4.  **Exploratory Data Analysis (EDA) with NLP:**
    *   **Word clouds:** Visualize the most frequent words in the reviews.
    *   **N-gram analysis:** Analyze the frequency of sequences of words (bigrams, trigrams) to identify common phrases.
    *   **Sentiment analysis:** Apply sentiment analysis techniques (lexicon-based or machine learning-based) to determine the overall sentiment of reviews.
    *   **Topic modeling (e.g., LDA, NMF):** Discover underlying topics or themes present in the reviews.

5.  **Insight Extraction and Modeling:**
    *   **Sentiment analysis:** Categorize reviews as positive, negative, or neutral to understand customer satisfaction.
    *   **Aspect-based sentiment analysis:** Identify the specific aspects of the product or service that customers are talking about and their sentiment towards those aspects.
    *   **Keyphrase extraction:** Identify important phrases or keywords that summarize the main points of the reviews.
    *   **Text classification:** Train models to classify reviews into predefined categories (e.g., bug report, feature request, usability issue).
    *   **Relationship extraction:** Identify relationships between entities in the text (e.g., "app" is "slow").

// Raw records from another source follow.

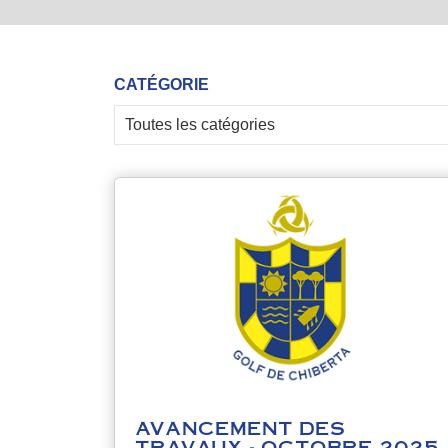
CATÉGORIE
AVANCEMENT DES
TRAVAUX - OCTOBRE 2025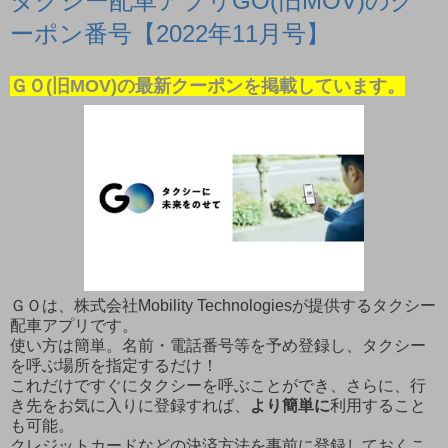
タクシー配車アプリGO(旧MOV)のク
ーポン番号【2022年11月号】
ＧＯ(旧MOV)の最新クーポンを掲載しています。
ＧＯは、株式会社Mobility Technologiesが提供するタクシー
配車アプリです。
使い方は簡単。名前・電話番号等を予め登録し、タクシー
を呼ぶ場所を指定するだけ！
これだけですぐにタクシーを呼ぶことができ、さらに、行
き先をお気に入りに登録すれば、
より簡単に
利用すること
も可能。
クレジットカードなどの決済方法を事前に登録しておくこ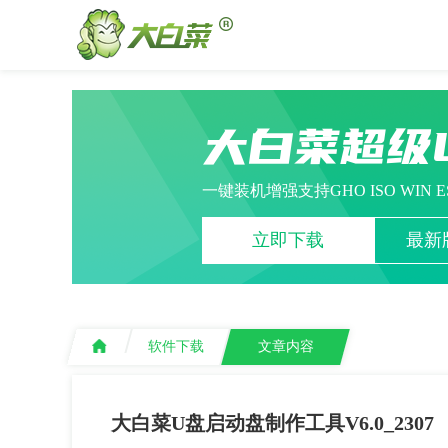
大白菜超级
一键装机增强支持GHO ISO WIN 
立即下载
最新版
软件下载
文章内容
大白菜U盘启动盘制作工具V6.0_2307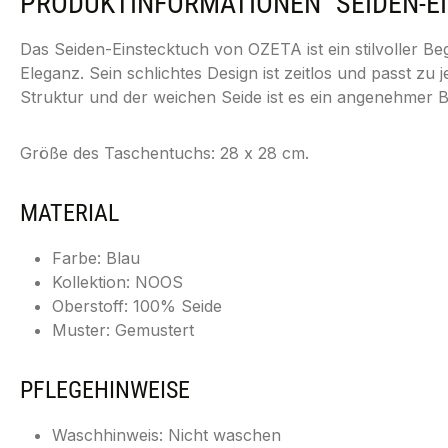
PRODUKTINFORMATIONEN "SEIDEN-E
Das Seiden-Einstecktuch von OZETA ist ein stilvoller Beg
Eleganz. Sein schlichtes Design ist zeitlos und passt zu
Struktur und der weichen Seide ist es ein angenehmer Be
Größe des Taschentuchs: 28 x 28 cm.
MATERIAL
Farbe: Blau
Kollektion: NOOS
Oberstoff: 100% Seide
Muster: Gemustert
PFLEGEHINWEISE
Waschhinweis: Nicht waschen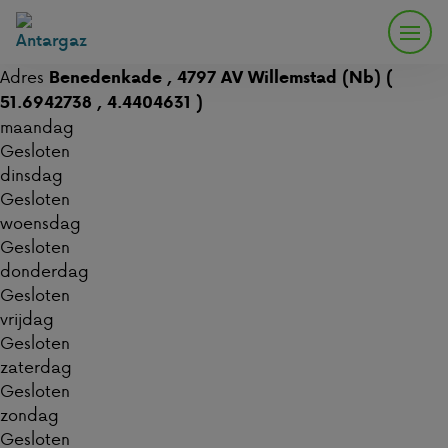
Adres
Benedenkade , 4797 AV Willemstad (Nb) (
51.6942738 , 4.4404631 )
maandag
Gesloten
dinsdag
Gesloten
woensdag
Gesloten
donderdag
Gesloten
vrijdag
Gesloten
zaterdag
Gesloten
zondag
Gesloten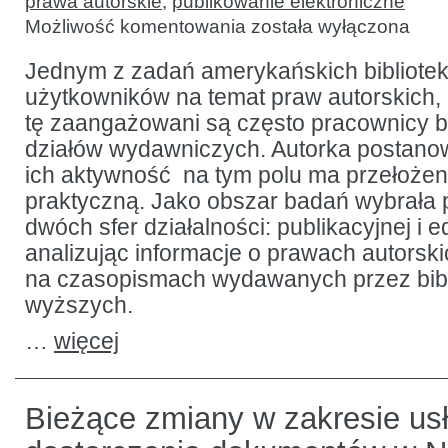
prawa autorskie
,
publikowanie elektroniczne
Informacje
Możliwość komentowania
została wyłączona
o prawach
autorskich
na czasopismach
Jednym z zadań amerykańskich bibliotek
wydawanych
użytkowników na temat praw autorskich,
przez
biblioteki:
tę zaangażowani są często pracownicy b
wyniki
badania
działów wydawniczych. Autorka postanow
ich aktywność na tym polu ma przełożeni
praktyczną. Jako obszar badań wybrała 
dwóch sfer działalności: publikacyjnej i e
analizując informacje o prawach autorski
na czasopismach wydawanych przez bibli
wyższych.
…
więcej
Bieżące zmiany w zakresie us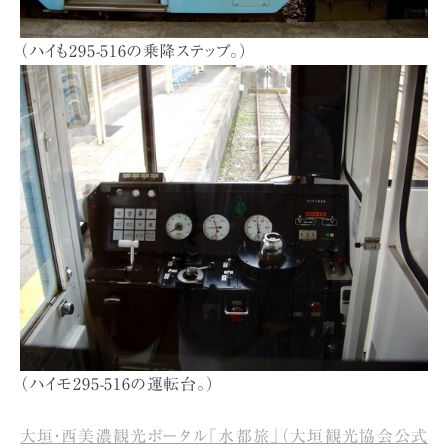
（ハイも295-516の乗降ステップ。）
（ハイモ295-516の運転台。）
大垣・西美濃観光ポータル「水都旅」（大垣観光協会公式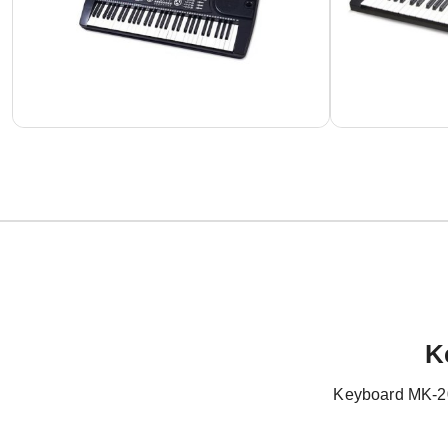
K
Keyboard MK-20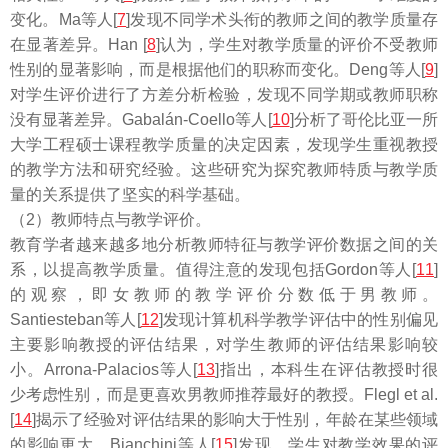
变化。Ma等人[
7
]发现不同学术头衔的教师之间的教学质量存
在显著差异。Han [
8
]认为，学生对教学质量的评价不受教师
性别的显著影响，而是根据他们的职称而变化。Deng等人[
9
]
对学生评价进行了方差分析检验，发现不同学期或教师职称
没有显著差异。Gabalán-Coello等人[
10
]分析了哥伦比亚一所
大学工程硕士课程教学质量的决定因素，发现学生重视教授
的教学方法和研究经验。这些研究为探究教师特质与教学质
量的关系提供了坚实的科学基础。
（2）教师特点与教学评价。
教育学者越来越多地分析教师特征与教学评价数据之间的关
系，以提高教学质量。值得注意的发现包括Gordon等人[
11
]
的观察，即女教师的教学评价分数低于男教师。
Santiesteban等人[
12
]发现计算机科学教学评估中的性别偏见
主要影响教授的评估结果，对学生教师的评估结果影响较
小。Arrona-Palacios等人[
13
]指出，本科生在评估教授时很
少考虑性别，而是更喜欢男教师推荐最好的教授。Flegl et al.
[
14
]揭示了经验对评估结果的影响大于性别，年龄在某些领域
的影响更大。Bianchini等人[
15
]发现，学生对教学效果的评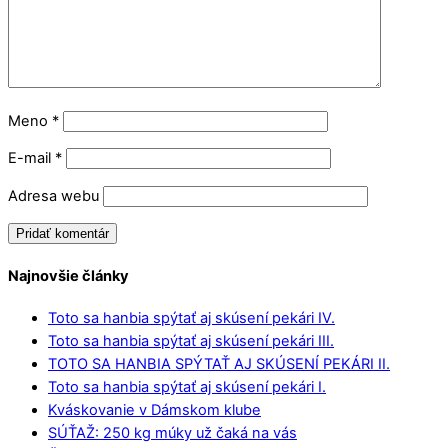
Meno
*
E-mail
*
Adresa webu
Najnovšie články
Toto sa hanbia spýtať aj skúsení pekári IV.
Toto sa hanbia spýtať aj skúsení pekári III.
TOTO SA HANBIA SPÝTAŤ AJ SKÚSENÍ PEKÁRI II.
Toto sa hanbia spýtať aj skúsení pekári I.
Kváskovanie v Dámskom klube
SÚŤAŽ: 250 kg múky už čaká na vás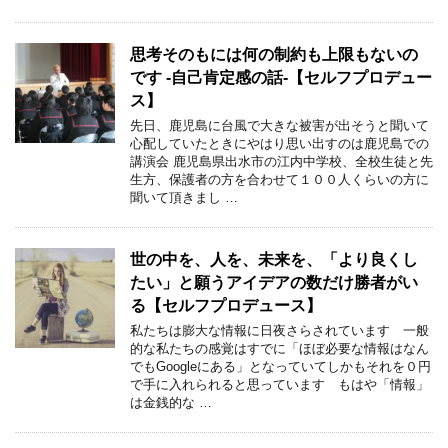
思考そのもには何の制約も上限もないの
です -自己肯定感の話-【セルフプロデュー
ス】
先日、鹿児島に台風で大きな被害が出そうと聞いて
心配していたときにやはり思い出すのは鹿児島での
講演会 鹿児島県出水市の江内中学校、全校生徒と先
生方、保護者の方を合わせて１００人くらいの方に
聞いて頂きまし …
世の中を、人を、未来を、「より良くし
たい」と願うアイデアの数だけ勝者がい
る【セルフプロデュース】
私たちは膨大な情報に日夜さらされています 一般
的な私たちの感覚はすでに「ほぼ必要な情報はなん
でもGoogleにある」となっていてしかもそれを０円
で手に入れられると思っています もはや「情報」
は金銭的な …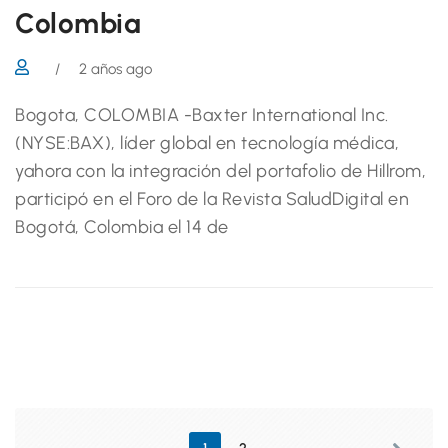
Colombia
/
2 años ago
Bogota, COLOMBIA -Baxter International Inc.
(NYSE:BAX), líder global en tecnología médica,
yahora con la integración del portafolio de Hillrom,
participó en el Foro de la Revista SaludDigital en
Bogotá, Colombia el 14 de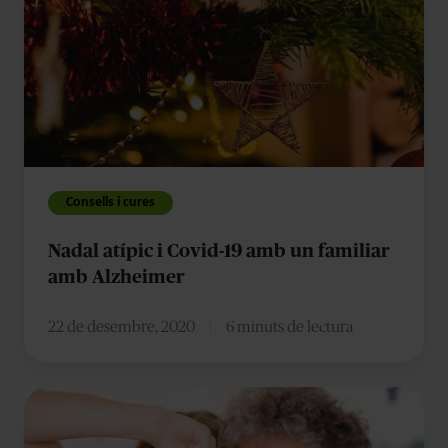
i
Covid-
19
amb
un
familiar
amb
Consells i cures
Alzheimer
Nadal atípic i Covid-19 amb un familiar
amb Alzheimer
22 de desembre, 2020
6 minuts de lectura
Promoure
l’estimulació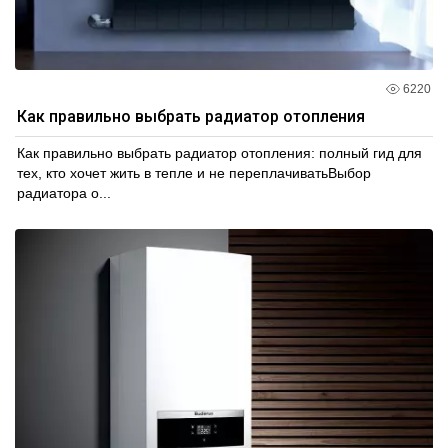
6220
Как правильно выбрать радиатор отопления
Как правильно выбрать радиатор отопления: полный гид для
тех, кто хочет жить в тепле и не переплачиватьВыбор
радиатора о...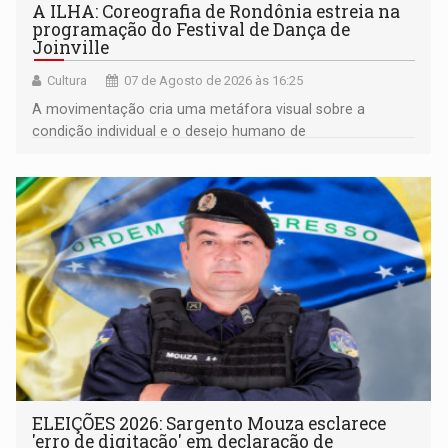
A ILHA: Coreografia de Rondônia estreia na
programação do Festival de Dança de
Joinville
Cultura
07 de Agosto de 2026 às 16:25
A movimentação cria uma metáfora visual sobre a
condição individual e o desejo humano de
pertencimento
ELEIÇÕES 2026: Sargento Mouza esclarece
'erro de digitação' em declaração de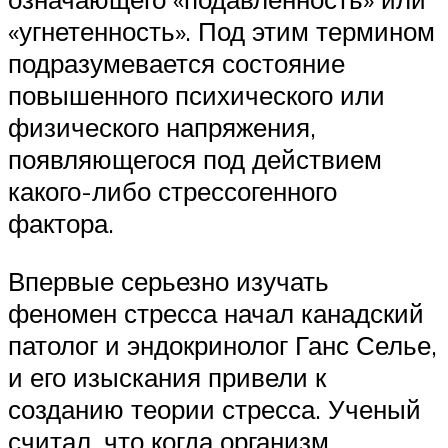
«угнетенность». Под этим термином
подразумевается состояние
повышенного психического или
физического напряжения,
появляющегося под действием
какого-либо стрессогенного
фактора.
Впервые серьезно изучать
феномен стресса начал канадский
патолог и эндокринолог Ганс Селье,
и его изыскания привели к
созданию теории стресса. Ученый
считал, что когда организм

6.  **Visualization and Reporting:**
    *   Visualize the insights gained from the analysis (e.g., sentiment distribution, topic trends, keyphrase frequency).
    *   Create reports or dashboards to communicate the findings to stakeholders, highlighting actionable insights for product improvement, customer service, or marketing.

7.  **Model Evaluation (if machine learning models are used):**
    *   Evaluate the performance of any trained models using appropriate metrics (e.g., accuracy, precision, recall, F1-score).

8.  **Monitoring and Iteration:**
    *   Continuously monitor new incoming reviews and periodically re-run the analysis to track changes in customer feedback and identify emerging issues or trends. Refine the NLP pipeline and models as needed.